In a period of five days from July 17 – 21, the BCHR documented over 60 arrests, 140 injuries from birdshot, and 150 house raids.
Hundreds of others have been arrested in a recent escalation of house raids, which began during a massive crackdown on activists ahead of the Formula One Grand Prix in the capital Manama in April.
Some of those taken into custody included persons with physical and mental disabilities. For example, Qassem Ghaloum Ahmad, who suffers from a mental disability, was detained last week in arbitrary arrests. Before him, security forces had arrested blind and deaf youths.
“Bahrain is now living under martial law,” Muhafda said. “The house raids never stop. For 24 hours yesterday (Monday), they went from one village to to the next.”
Once arrested, the mostly-young Bahrainis are held in Dry Dock Prison where they are routinely beaten and tortured with no access to family or a lawyer.
Afterwards they are sent to the criminal investigation office where they are blindfolded and asked to sign a document confessing to a crime. If they refuse, or ask to see a lawyer, they are sent back to Dry Dock for more beatings.
Such was the case with prominent activist Naji Fateel who has been imprisoned since May on charges of belonging to a terrorist organization and attending an illegal gathering, Muhafda, who is familiar with the incident, said.

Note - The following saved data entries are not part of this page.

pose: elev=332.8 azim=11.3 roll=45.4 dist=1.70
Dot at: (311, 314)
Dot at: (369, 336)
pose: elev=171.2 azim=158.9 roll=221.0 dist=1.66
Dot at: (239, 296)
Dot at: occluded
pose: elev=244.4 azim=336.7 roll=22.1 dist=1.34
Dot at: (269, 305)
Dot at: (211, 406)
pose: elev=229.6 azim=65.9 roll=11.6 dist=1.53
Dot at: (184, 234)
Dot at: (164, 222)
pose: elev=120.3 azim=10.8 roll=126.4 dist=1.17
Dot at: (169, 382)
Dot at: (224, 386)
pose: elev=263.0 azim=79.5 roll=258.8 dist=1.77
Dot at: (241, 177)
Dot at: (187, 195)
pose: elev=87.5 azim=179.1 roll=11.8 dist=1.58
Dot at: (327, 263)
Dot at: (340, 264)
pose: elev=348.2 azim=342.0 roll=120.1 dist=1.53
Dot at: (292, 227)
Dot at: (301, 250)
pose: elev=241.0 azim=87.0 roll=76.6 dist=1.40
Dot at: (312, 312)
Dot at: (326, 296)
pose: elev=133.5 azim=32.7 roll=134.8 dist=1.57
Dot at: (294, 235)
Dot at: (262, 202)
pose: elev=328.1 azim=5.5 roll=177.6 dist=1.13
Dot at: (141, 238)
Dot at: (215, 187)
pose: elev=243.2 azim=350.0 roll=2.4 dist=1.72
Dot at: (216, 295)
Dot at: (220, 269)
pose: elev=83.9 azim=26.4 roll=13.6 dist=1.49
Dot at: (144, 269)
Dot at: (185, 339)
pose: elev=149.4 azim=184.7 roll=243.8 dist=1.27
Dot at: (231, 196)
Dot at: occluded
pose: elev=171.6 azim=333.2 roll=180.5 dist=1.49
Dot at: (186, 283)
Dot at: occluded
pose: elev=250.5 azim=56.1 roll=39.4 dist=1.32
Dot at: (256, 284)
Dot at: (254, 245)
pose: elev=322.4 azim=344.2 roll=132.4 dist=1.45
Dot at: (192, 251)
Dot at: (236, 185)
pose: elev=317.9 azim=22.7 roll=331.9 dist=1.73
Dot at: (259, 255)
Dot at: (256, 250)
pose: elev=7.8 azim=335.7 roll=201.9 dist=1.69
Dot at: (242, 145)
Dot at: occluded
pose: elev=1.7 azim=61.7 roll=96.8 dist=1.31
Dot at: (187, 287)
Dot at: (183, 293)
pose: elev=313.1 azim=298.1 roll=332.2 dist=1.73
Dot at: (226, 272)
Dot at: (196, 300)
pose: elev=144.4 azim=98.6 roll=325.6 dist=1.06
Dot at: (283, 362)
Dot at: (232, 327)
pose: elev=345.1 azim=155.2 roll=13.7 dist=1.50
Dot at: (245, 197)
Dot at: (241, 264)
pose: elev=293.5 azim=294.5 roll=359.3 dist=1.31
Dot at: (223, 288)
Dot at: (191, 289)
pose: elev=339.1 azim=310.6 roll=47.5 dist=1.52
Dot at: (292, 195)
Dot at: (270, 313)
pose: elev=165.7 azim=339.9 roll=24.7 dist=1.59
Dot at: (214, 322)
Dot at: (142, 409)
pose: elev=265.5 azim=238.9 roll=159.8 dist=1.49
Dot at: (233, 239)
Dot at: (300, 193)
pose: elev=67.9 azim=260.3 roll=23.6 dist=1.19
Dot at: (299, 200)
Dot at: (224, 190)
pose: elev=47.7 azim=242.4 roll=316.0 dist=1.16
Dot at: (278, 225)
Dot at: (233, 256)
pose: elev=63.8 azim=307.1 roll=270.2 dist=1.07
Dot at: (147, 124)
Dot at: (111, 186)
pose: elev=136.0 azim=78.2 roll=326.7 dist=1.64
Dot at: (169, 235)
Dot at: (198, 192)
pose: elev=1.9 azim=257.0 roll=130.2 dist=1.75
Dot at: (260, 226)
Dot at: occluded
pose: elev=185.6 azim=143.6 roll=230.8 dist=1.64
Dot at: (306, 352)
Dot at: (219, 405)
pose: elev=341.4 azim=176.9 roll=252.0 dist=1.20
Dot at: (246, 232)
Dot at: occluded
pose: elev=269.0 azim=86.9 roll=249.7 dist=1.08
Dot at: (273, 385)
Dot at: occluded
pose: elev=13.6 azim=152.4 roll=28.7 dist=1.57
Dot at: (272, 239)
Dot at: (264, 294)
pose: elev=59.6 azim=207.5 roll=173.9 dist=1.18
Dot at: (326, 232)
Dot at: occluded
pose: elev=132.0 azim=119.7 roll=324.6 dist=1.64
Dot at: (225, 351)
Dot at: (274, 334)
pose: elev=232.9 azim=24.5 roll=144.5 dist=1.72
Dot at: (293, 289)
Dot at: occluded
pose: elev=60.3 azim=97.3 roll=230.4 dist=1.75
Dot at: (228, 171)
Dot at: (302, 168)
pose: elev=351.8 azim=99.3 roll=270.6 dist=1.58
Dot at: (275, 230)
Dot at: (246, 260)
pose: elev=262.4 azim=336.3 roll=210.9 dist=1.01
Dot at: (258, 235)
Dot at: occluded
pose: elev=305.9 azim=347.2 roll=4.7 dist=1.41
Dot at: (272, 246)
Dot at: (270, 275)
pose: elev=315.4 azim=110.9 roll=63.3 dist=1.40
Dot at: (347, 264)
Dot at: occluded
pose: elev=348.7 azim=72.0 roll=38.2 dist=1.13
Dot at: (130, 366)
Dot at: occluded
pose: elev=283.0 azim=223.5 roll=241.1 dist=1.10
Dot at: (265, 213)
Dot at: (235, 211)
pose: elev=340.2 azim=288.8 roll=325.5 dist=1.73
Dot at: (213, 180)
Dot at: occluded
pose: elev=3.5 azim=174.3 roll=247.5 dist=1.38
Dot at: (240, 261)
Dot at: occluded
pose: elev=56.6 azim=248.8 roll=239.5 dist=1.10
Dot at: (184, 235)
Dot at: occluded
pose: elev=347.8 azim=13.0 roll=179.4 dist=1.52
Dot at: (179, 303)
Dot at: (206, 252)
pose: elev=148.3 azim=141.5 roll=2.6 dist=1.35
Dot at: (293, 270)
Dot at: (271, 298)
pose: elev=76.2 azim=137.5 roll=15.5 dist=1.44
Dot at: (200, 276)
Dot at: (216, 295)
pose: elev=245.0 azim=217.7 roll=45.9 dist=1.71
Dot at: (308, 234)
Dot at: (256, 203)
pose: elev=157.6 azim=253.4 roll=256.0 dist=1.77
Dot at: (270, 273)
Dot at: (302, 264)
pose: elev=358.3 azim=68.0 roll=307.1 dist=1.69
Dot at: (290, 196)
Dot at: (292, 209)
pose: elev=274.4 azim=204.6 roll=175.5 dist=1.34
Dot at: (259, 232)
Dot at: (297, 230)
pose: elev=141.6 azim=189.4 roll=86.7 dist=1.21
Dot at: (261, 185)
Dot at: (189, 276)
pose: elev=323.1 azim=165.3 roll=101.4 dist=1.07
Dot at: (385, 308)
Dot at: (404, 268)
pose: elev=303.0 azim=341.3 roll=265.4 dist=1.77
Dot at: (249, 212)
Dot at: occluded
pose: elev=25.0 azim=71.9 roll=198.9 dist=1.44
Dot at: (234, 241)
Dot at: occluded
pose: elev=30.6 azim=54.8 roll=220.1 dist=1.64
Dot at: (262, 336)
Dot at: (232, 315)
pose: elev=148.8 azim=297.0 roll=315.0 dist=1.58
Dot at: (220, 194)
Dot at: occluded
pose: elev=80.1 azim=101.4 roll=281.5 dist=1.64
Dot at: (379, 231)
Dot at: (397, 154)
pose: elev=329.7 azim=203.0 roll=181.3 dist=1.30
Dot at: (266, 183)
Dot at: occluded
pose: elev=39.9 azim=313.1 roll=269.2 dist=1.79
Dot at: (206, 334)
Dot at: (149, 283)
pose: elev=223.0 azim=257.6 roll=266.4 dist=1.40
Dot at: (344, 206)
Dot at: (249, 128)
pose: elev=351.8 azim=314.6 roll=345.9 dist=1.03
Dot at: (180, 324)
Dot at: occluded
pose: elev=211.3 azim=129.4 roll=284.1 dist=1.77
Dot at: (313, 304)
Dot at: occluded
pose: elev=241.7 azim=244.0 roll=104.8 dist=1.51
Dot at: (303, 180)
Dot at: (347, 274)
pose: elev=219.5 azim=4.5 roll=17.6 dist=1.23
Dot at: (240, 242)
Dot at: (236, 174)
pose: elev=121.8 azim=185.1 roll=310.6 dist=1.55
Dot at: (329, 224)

Authorities in western-backed Bahrain have been attempting to crush a popular pro-democracy uprising that erupted in February 2011.
Dozens of protesters have been killed in the crackdown, which saw a Saudi-led Gulf force enter the kingdom in March 2011 to violently suppress protests.
Activists are now calling for a massive demonstration on August 14 inspired by the Egyptian “Tamarod” movement that brought down President Mohammed Mursi earlier this month. The date coincides with Bahrain’s independence day.